Por Roberto Morejón.
O governo dos Estados Unidos ordenou que sua Guarda Costeira e a frota militar desproporcional enviada para o Mar do Caribe atuassem como políciais e interceptassem petroleiros e outras embarcações, tornando a ilegalidade rotina.
A perseguição, abordagem, captura, apreensão e escolta até portos americanos fazem parte do dia a dia em meio a uma avalanche de argumentos segundo os quais o governo americano se atribui a prerrogativa de determinar quem pode navegar.
O pretexto é obstruir a passagem de embarcações que supostamente transportam petróleo da Venezuela.
Estamos falando em um país bloqueado por uma potência nuclear que também o atacou e matou mais de 100 militares e civis na Venezuela danificando infraestrutura e sequestrando o presidente Nicolás Maduro.
A frota de Donald Trump no Caribe persegue navios que Washington sancionou sob preceitos não compartilhados internacionalmente. Essa armada viola a soberania do país sul-americano, contraria a liberdade internacional de navegação e é capaz de fomentar novas tensões com os países que entregam bandeiras a esses navios.
Como se não bastassem os focos de tensão no mundo, os Estados Unidos criaram mais um ao interceptar um navio que transportava petróleo russo. Segundo a narrativa da Casa Branca, esses navios facilitam esquivar restrições econômicas, que a Rússia considera ilegais.
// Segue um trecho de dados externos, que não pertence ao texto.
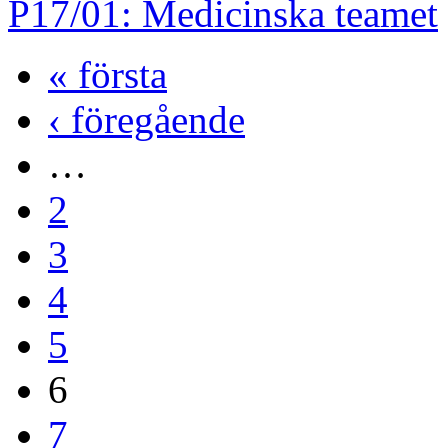
P17/01: Medicinska teamet
« första
‹ föregående
…
2
3
4
5
6
7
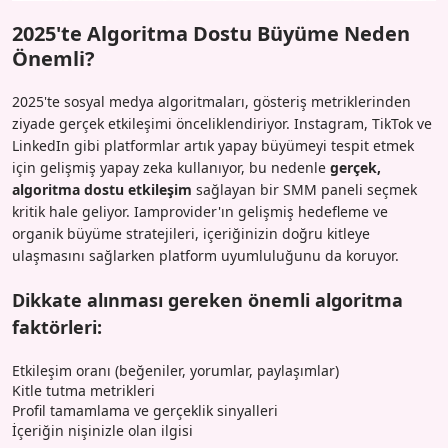
2025'te Algoritma Dostu Büyüme Neden
Önemli?
2025'te sosyal medya algoritmaları, gösteriş metriklerinden
ziyade gerçek etkileşimi önceliklendiriyor. Instagram, TikTok ve
LinkedIn gibi platformlar artık yapay büyümeyi tespit etmek
için gelişmiş yapay zeka kullanıyor, bu nedenle
gerçek,
algoritma dostu etkileşim
sağlayan bir SMM paneli seçmek
kritik hale geliyor. Iamprovider'ın gelişmiş hedefleme ve
organik büyüme stratejileri, içeriğinizin doğru kitleye
ulaşmasını sağlarken platform uyumluluğunu da koruyor.
Dikkate alınması gereken önemli algoritma
faktörleri:
Etkileşim oranı (beğeniler, yorumlar, paylaşımlar)
Kitle tutma metrikleri
Profil tamamlama ve gerçeklik sinyalleri
İçeriğin nişinizle olan ilgisi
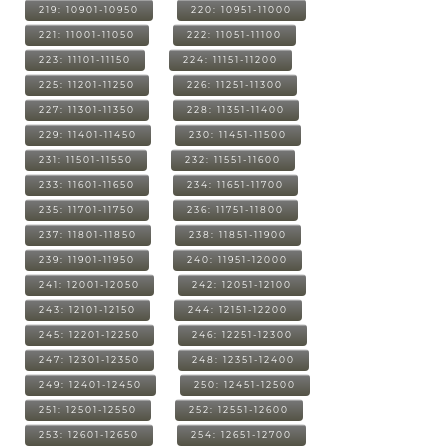
219: 10901-10950
220: 10951-11000
221: 11001-11050
222: 11051-11100
223: 11101-11150
224: 11151-11200
225: 11201-11250
226: 11251-11300
227: 11301-11350
228: 11351-11400
229: 11401-11450
230: 11451-11500
231: 11501-11550
232: 11551-11600
233: 11601-11650
234: 11651-11700
235: 11701-11750
236: 11751-11800
237: 11801-11850
238: 11851-11900
239: 11901-11950
240: 11951-12000
241: 12001-12050
242: 12051-12100
243: 12101-12150
244: 12151-12200
245: 12201-12250
246: 12251-12300
247: 12301-12350
248: 12351-12400
249: 12401-12450
250: 12451-12500
251: 12501-12550
252: 12551-12600
253: 12601-12650
254: 12651-12700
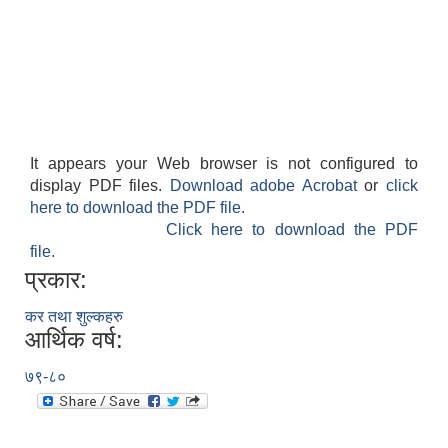
It appears your Web browser is not configured to
display PDF files.
Download adobe Acrobat
or
click
here to download the PDF file.
Click here to download the PDF
file.
प्रकार:
कर तथा शुल्कहरु
आर्थिक वर्ष:
७९-८०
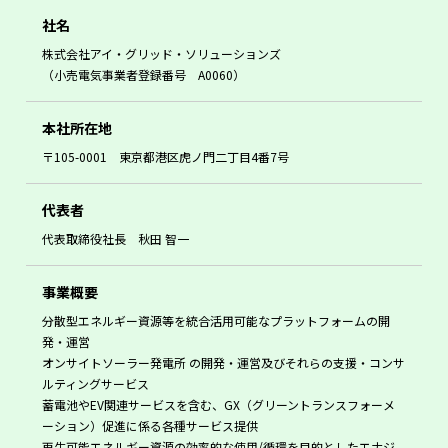
社名
株式会社アイ・グリッド・ソリューションズ
（小売電気事業者登録番号 A0060）
本社所在地
〒105-0001 東京都港区虎ノ門二丁目4番7号
代表者
代表取締役社長 秋田 智一
事業概要
分散型エネルギー資源等を統合活用可能なプラットフォームの開
発・運営
オンサイトソーラー発電所 の開発・運営及びそれらの支援・コンサ
ルティングサービス
蓄電池やEV関連サービスを含む、GX（グリーントランスフォーメ
ーション）促進に係る各種サービス提供
再生可能エネルギー資源の効率的な使用/循環を目的としたエナジ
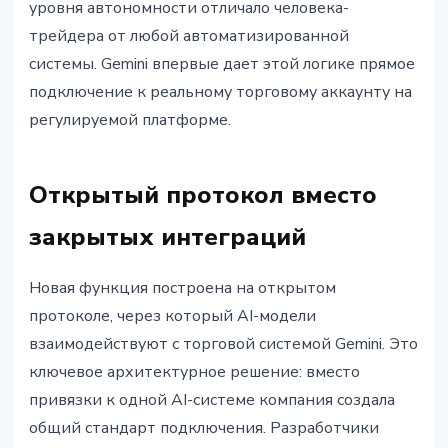
уровня автономности отличало человека-
трейдера от любой автоматизированной
системы. Gemini впервые дает этой логике прямое
подключение к реальному торговому аккаунту на
регулируемой платформе.
Открытый протокол вместо
закрытых интеграций
Новая функция построена на открытом
протоколе, через который AI-модели
взаимодействуют с торговой системой Gemini. Это
ключевое архитектурное решение: вместо
привязки к одной AI-системе компания создала
общий стандарт подключения. Разработчики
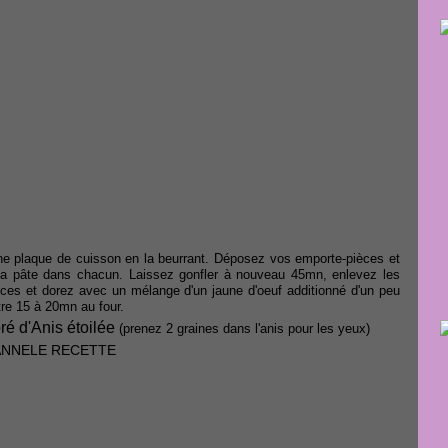
e plaque de cuisson en la beurrant. Déposez vos emporte-pièces et
la pâte dans chacun. Laissez gonfler à nouveau 45mn, enlevez les
ces et dorez avec un mélange d'un jaune d'oeuf additionné d'un peu
tre 15 à 20mn au four.
é d'Anis étoilée
(prenez 2 graines dans l'anis pour les yeux)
Moscou denunciou a violação do direito internacional, enquanto o secretário de Defesa dos EUA, Pete Hegseth, afirmava que seu país só permitiria o comércio energético da maneira que ele entendesse.
Em outras palavras, os Estados Unidos se arrogam a isensação de certificar cada navio que atravesse os mares do mundo e quando algum país esquiva esse procedimento arbitrário, aí a marinha dos EUA se lança a abordar, renovando o ciclo da pirataria.
No caso da Venezuela, o objetivo ficou claro: obter o controle indefinido, como enfatizou Pete Hegseth, de sua produção nacional de petróleo bruto. Como apontaram as autoridades iranianas, a natureza ilícita e criminosa do assalto armado em alto-mar não mudará com as sanções ou a legislação dos EUA.
O que é evidente é que tais atos violentos terão repercussões para o comércio internacional, bem como para a segurança e a paz globais.